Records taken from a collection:
******
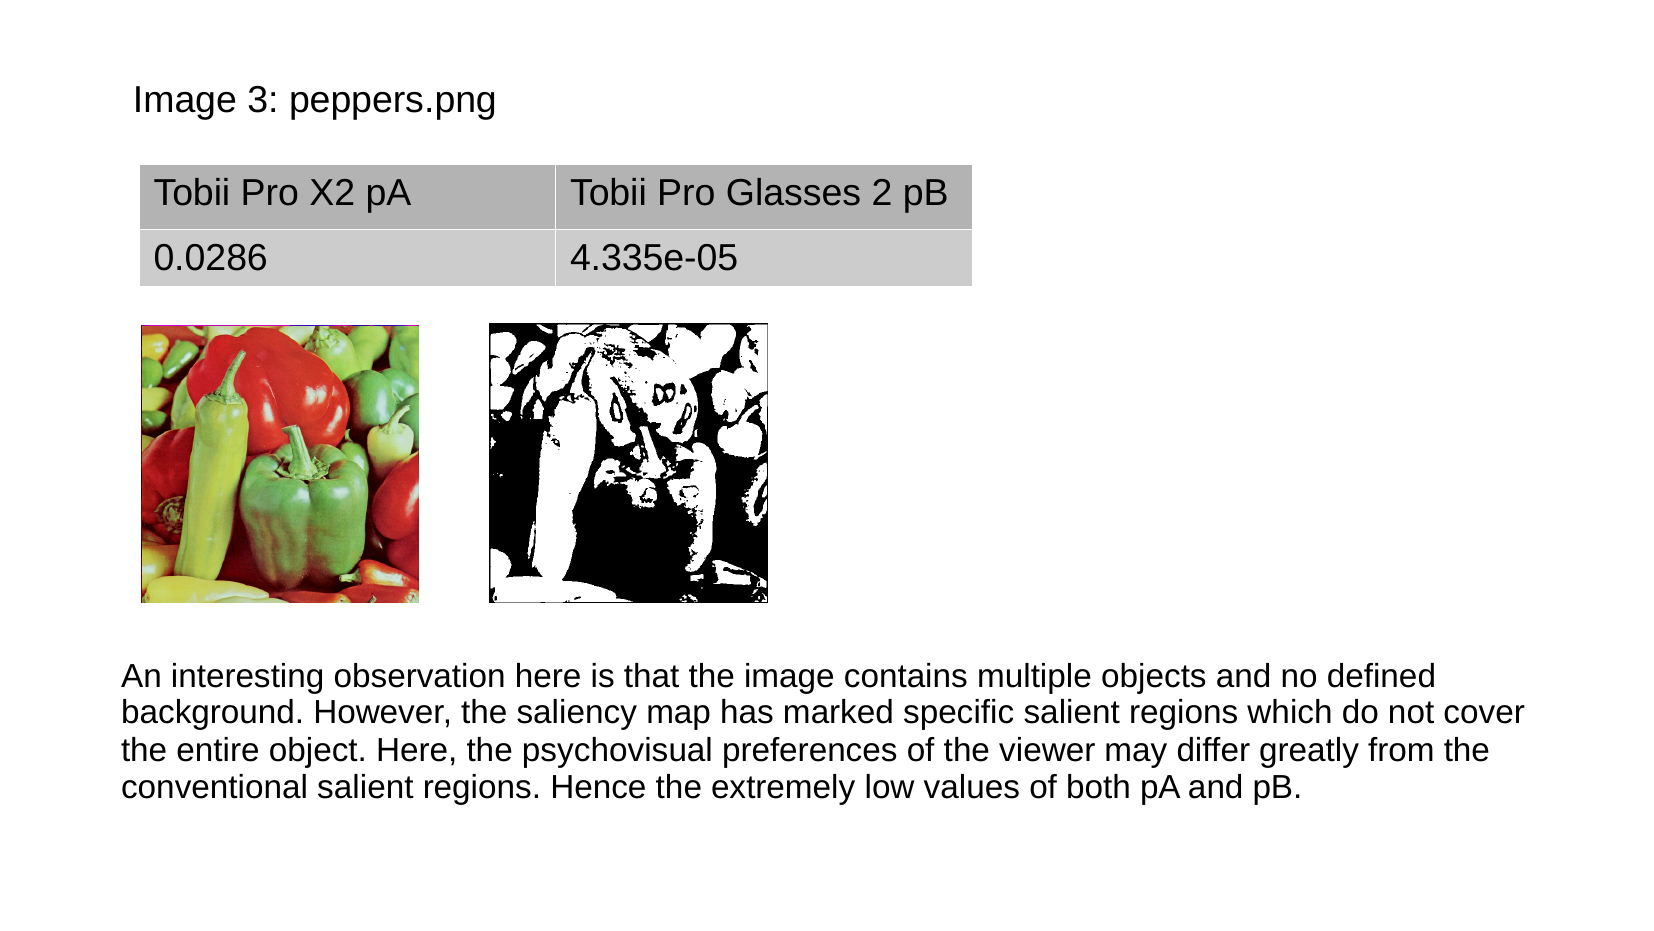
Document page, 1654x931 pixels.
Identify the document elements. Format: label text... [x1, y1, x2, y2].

table_cell 0.0286 [140, 230, 555, 286]
text_box An interesting observation here is that the image contains multiple objects and no defined background. However, the saliency map has marked specific salient regions which do not cover the entire object. Here, the psychovisual preferences of the viewer may differ greatly from the conventional salient regions. Hence the extremely low values of both pA and pB. [106, 649, 1595, 813]
text_box Image 3: peppers.png [118, 70, 709, 128]
table_header Tobii Pro Glasses 2 pB [556, 165, 972, 229]
picture [489, 323, 768, 603]
picture [141, 325, 419, 603]
table_cell 4.335e-05 [556, 230, 972, 286]
table_header Tobii Pro X2 pA [140, 165, 555, 229]
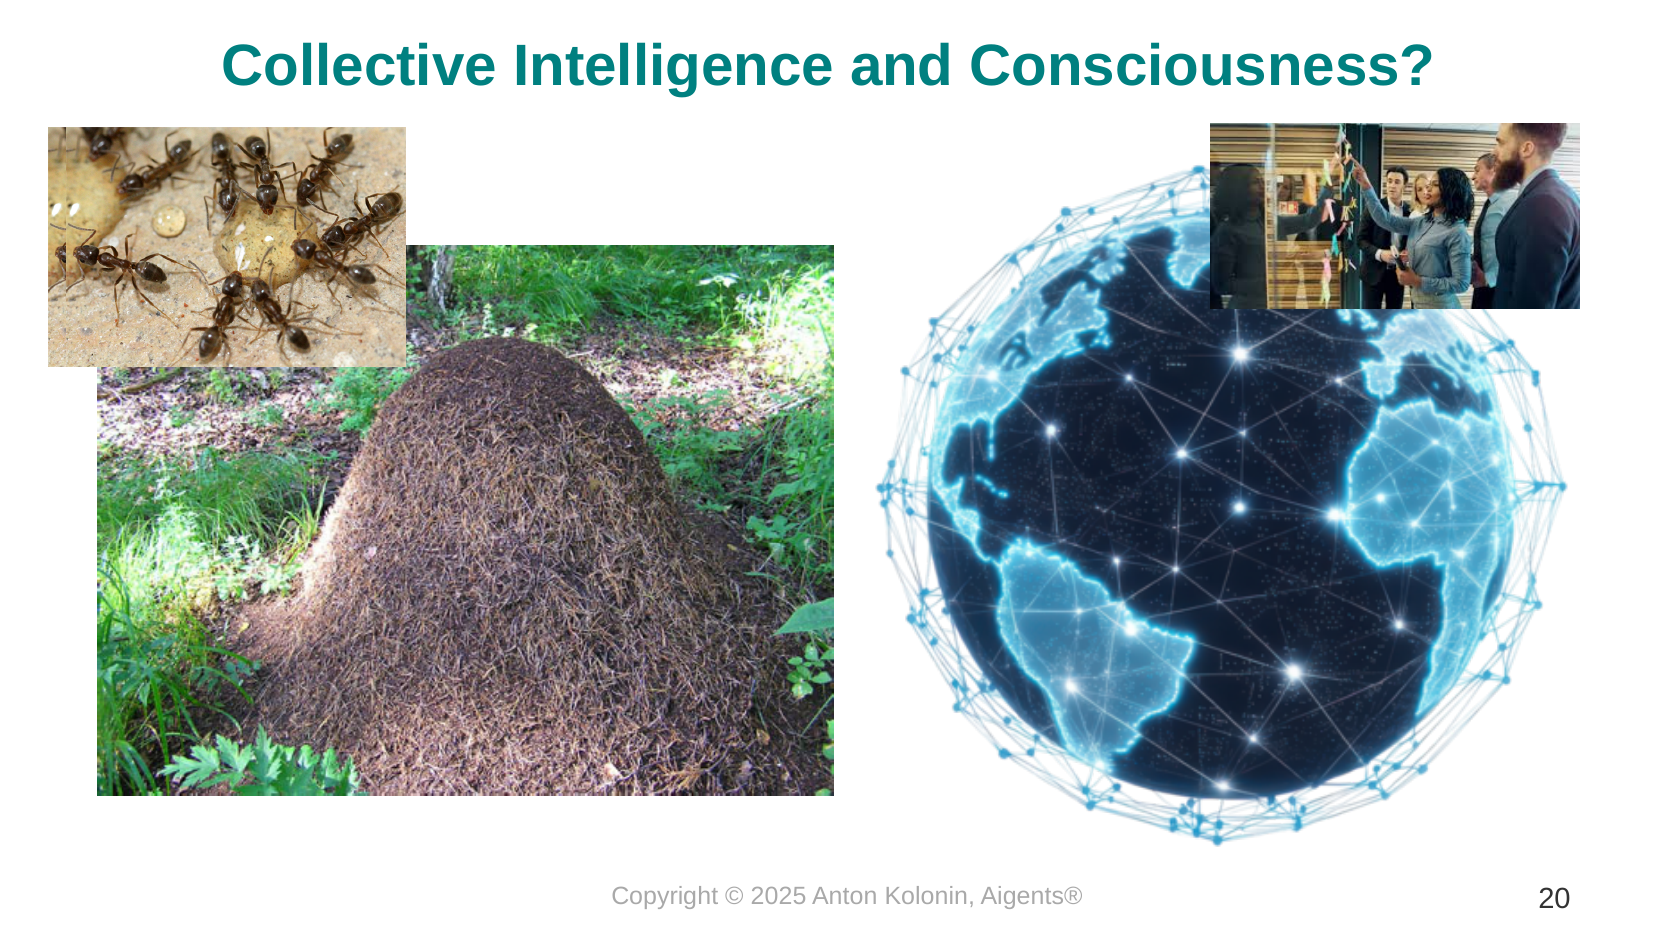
******
** Set problem **
Retype every line of the material above word for word, leaving out the pictures.

** In response **
Document page, 1654x931 pixels.
Identify the document elements. Format: label text... [x1, y1, x2, y2].

table_cell 0.0286 [140, 230, 555, 286]
text_box An interesting observation here is that the image contains multiple objects and no defined background. However, the saliency map has marked specific salient regions which do not cover the entire object. Here, the psychovisual preferences of the viewer may differ greatly from the conventional salient regions. Hence the extremely low values of both pA and pB. [106, 649, 1595, 813]
text_box Image 3: peppers.png [118, 70, 709, 128]
table_header Tobii Pro Glasses 2 pB [556, 165, 972, 229]
picture [489, 323, 768, 603]
picture [141, 325, 419, 603]
table_cell 4.335e-05 [556, 230, 972, 286]
table_header Tobii Pro X2 pA [140, 165, 555, 229]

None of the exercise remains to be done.